● Exercise
Return, word for word, the lines of the listing below from the one with "right eye: (200, 345)" through the one with "right knee: (249, 29)", and no other lines.

● Record extracts
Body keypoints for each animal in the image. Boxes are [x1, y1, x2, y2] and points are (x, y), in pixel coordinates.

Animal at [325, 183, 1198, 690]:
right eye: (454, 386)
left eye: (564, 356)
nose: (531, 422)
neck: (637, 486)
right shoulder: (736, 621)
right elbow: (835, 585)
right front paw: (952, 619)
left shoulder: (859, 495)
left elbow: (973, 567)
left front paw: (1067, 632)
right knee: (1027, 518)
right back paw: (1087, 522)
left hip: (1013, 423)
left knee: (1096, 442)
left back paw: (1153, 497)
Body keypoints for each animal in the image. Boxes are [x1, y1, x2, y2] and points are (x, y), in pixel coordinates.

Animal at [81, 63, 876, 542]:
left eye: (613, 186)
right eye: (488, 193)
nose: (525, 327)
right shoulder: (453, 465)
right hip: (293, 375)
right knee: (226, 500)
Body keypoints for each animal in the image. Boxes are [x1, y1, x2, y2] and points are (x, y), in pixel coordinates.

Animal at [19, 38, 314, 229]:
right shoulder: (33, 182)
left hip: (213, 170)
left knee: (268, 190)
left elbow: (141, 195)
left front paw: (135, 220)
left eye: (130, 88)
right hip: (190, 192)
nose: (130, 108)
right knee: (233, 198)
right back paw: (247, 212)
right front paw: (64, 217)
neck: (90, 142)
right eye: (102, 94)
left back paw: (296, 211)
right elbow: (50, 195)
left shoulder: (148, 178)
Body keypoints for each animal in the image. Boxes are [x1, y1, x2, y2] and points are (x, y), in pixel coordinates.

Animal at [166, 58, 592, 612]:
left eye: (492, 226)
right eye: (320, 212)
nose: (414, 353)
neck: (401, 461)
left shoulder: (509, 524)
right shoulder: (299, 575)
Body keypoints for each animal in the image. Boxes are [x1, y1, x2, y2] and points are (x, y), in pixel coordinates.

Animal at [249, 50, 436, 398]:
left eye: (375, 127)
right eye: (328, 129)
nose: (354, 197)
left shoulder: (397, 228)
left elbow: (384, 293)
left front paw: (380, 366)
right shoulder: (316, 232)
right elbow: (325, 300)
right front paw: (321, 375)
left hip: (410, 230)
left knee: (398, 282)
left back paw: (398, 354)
--
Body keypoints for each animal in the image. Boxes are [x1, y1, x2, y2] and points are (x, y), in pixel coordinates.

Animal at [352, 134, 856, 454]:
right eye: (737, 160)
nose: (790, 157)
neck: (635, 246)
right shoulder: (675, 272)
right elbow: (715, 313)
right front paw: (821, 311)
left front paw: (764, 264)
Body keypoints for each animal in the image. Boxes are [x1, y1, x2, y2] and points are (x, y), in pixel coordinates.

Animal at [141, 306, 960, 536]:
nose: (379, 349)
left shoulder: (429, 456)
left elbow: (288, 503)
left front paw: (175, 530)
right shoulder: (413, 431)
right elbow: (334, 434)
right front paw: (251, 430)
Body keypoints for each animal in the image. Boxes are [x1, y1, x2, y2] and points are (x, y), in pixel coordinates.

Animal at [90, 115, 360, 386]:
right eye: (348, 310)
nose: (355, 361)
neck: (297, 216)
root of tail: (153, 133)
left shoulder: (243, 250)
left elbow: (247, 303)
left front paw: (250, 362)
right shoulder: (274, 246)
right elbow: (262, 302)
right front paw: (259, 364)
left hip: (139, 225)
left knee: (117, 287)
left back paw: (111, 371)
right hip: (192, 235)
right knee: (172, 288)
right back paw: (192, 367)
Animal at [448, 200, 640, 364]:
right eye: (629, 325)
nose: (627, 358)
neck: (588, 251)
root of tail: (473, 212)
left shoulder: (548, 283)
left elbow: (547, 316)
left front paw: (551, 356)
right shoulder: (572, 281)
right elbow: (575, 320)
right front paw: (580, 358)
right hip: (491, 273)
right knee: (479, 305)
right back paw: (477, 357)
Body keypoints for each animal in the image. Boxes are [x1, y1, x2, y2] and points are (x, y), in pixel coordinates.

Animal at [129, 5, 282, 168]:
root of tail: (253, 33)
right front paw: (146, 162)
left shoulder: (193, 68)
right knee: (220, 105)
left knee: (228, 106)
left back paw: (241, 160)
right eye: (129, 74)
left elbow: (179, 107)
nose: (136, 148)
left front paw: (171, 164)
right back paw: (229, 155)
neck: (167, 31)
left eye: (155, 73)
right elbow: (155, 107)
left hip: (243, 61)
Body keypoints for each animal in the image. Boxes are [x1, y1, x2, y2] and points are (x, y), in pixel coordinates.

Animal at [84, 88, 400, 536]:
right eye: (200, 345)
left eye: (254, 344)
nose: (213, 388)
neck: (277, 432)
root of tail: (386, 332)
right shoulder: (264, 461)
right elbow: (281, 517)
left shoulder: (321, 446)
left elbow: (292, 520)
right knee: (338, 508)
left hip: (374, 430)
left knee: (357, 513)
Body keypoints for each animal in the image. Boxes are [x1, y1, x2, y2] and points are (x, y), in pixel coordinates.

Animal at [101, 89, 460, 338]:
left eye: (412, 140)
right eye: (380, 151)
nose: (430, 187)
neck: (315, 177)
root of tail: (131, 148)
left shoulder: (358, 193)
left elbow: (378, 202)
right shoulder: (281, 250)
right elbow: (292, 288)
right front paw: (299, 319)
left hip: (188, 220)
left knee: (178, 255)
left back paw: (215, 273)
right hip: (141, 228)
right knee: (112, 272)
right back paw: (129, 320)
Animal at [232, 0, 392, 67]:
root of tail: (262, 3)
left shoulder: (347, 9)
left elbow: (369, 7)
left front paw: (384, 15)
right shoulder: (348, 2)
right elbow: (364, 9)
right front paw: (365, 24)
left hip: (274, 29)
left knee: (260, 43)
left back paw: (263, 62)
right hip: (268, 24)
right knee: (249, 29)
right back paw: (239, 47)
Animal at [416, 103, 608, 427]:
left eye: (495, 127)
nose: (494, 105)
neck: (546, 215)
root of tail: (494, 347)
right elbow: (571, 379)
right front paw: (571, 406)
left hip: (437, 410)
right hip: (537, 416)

● Response
right eye: (200, 345)
left eye: (254, 344)
nose: (213, 388)
neck: (277, 432)
root of tail: (386, 332)
right shoulder: (264, 461)
right elbow: (281, 517)
left shoulder: (321, 446)
left elbow: (292, 520)
right knee: (338, 508)
left hip: (374, 430)
left knee: (357, 513)
Body keypoints for each animal in the image. Boxes are [x1, y1, x2, y2] and points are (x, y), in pixel coordinates.

Animal at [101, 89, 460, 338]:
left eye: (412, 140)
right eye: (380, 151)
nose: (430, 187)
neck: (315, 177)
root of tail: (131, 148)
left shoulder: (358, 193)
left elbow: (378, 202)
right shoulder: (281, 250)
right elbow: (292, 288)
right front paw: (299, 319)
left hip: (188, 220)
left knee: (178, 255)
left back paw: (215, 273)
right hip: (141, 228)
right knee: (112, 272)
right back paw: (129, 320)
Animal at [232, 0, 392, 67]:
root of tail: (262, 3)
left shoulder: (347, 9)
left elbow: (369, 7)
left front paw: (384, 15)
right shoulder: (348, 2)
right elbow: (364, 9)
right front paw: (365, 24)
left hip: (274, 29)
left knee: (260, 43)
left back paw: (263, 62)
right hip: (268, 24)
right knee: (249, 29)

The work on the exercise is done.